By 2005, Jones had begun promoting eco-capitalism and environmental justice. In 2005 the Ella Baker Center expanded its vision beyond the immediate concerns of policing, declaring that “If we really wanted to help our communities escape the cycle of incarceration, we had to start focusing on job, wealth and health creation.” In 2005, Jones and the Ella Baker Center produced the “Social Equity Track” for the United Nations‘ World Environment Day celebration, held that year in San Francisco. It was the official beginning of what would eventually become Ella Baker Center’s Green-Collar Jobs Campaign.
In September 2007, Jones attended the Clinton Global Initiative and announced his plans to launch Green For All, a new national NGO dedicated to creating green pathways out of poverty in America. The plan grew out of the work previously done at local level at the Ella Baker Center. Green For All would take the Green-Collar Jobs Campaign mission — creating green pathways out of poverty — national.
Jones has served on the boards of numerous environmental and nonprofit organizations, including 1Sky, the National Apollo Alliance, Social Venture Network, Rainforest Action Network, Bioneers, Julia Butterfly Hill’s “Circle of Life” organization and Free Press. He was also a Senior Fellow with the Center for American Progress and a Fellow at the Institute of Noetic Sciences. He was a keynote speaker at the youth conference Power Shift 2009 and 2011 in Washington, D.C.
During the 2003 California gubernatorial recall election, Jones served as Arianna Huffington’s statewide grassroots director.

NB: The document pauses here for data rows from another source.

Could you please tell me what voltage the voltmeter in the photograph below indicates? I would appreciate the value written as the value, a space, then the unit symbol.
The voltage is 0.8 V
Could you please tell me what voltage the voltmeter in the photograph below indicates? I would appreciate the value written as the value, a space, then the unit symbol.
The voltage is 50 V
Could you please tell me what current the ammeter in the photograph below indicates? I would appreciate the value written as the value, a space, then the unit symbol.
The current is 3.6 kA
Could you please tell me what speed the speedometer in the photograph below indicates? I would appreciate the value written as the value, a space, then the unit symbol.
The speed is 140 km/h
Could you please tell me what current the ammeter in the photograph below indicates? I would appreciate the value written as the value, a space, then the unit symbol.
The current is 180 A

On October 7, 2008, HarperOne released Jones’ first book, The Green Collar Economy. The book outlines his “substantive and viable plan for solving the biggest issues facing the country—the failing economy and our devastated environment.” The book has received favorable reviews from Al Gore, Nancy Pelosi, Laurie David, Paul Hawken, Winona LaDuke and Ben Jealous.
In February 2010, Jones became a senior fellow at the Center For American Progress, where he leads their Green Opportunity Initiative “to develop a clearly articulated agenda for expanding investment, innovation, and opportunity through clean energy and environmental restoration”. At the same time, he received appointments at Princeton University, as a distinguished visiting fellow in both the Center for African American Studies and in the Program in Science, Technology and Environmental Policy at the Woodrow Wilson School of Public and International Affairs. Jones is also a senior policy advisor at Green For All.

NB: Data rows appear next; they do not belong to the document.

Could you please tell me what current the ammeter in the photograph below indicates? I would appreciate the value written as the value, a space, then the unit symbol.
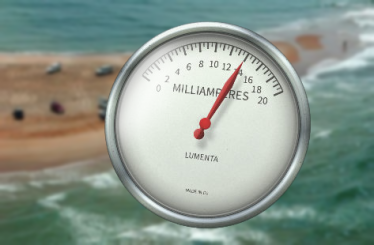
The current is 14 mA
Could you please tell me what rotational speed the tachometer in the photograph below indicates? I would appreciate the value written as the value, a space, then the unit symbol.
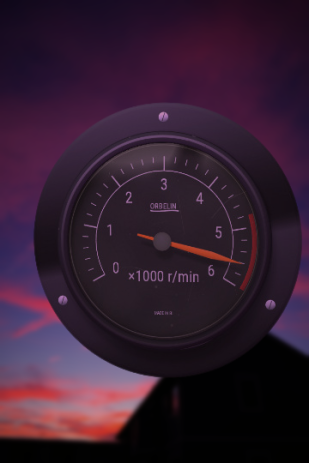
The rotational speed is 5600 rpm
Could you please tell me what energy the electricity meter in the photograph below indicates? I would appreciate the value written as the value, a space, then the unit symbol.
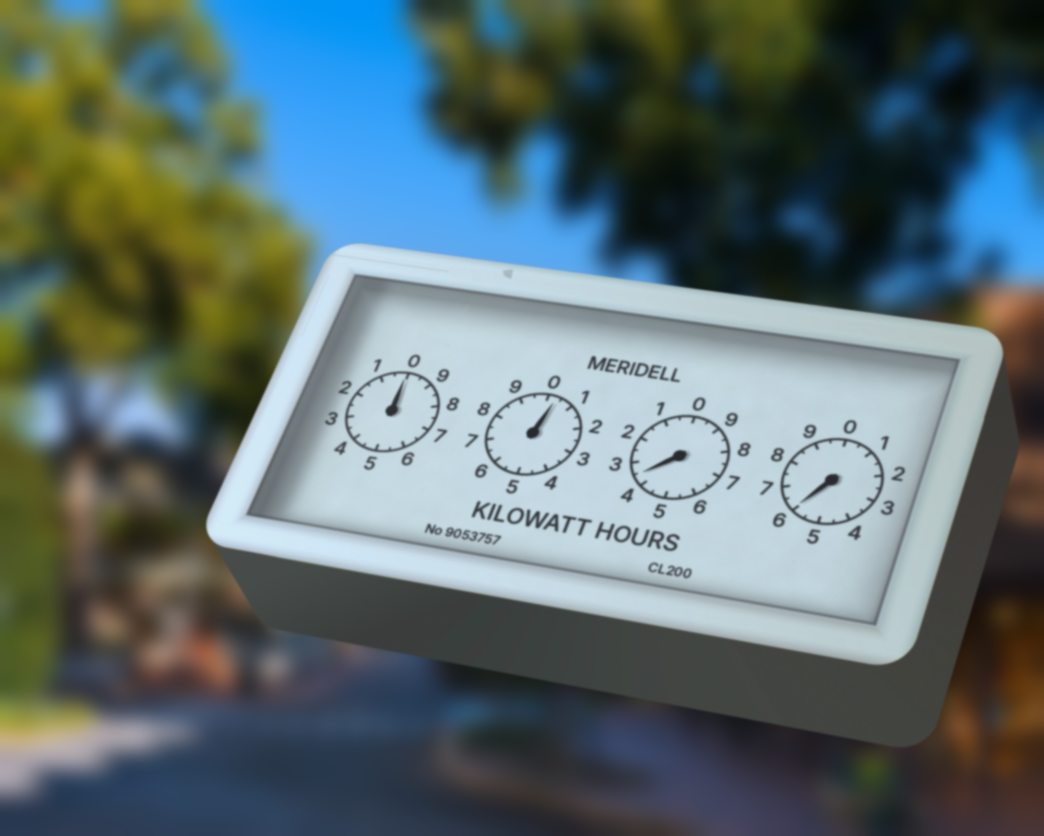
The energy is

On February 26, 2010, Jones received the NAACP President’s Award at the 41st annual NAACP Image Awards.
On October 2, 2010, Jones spoke at the One Nation Working Together rally in Washington, DC, where he spoke about linking the fight against poverty with the fight against pollution, saying that green jobs would bring “real solutions” instead of “hateful rhetoric”.
On April 15, 2011, Jones spoke at Powershift 2011 in Washington, DC, where he addressed over 10,000 students on issues of climate justice and standing up for underrepresented communities. Powershift 2011 was the largest youth activism and organizing training in our country’s history.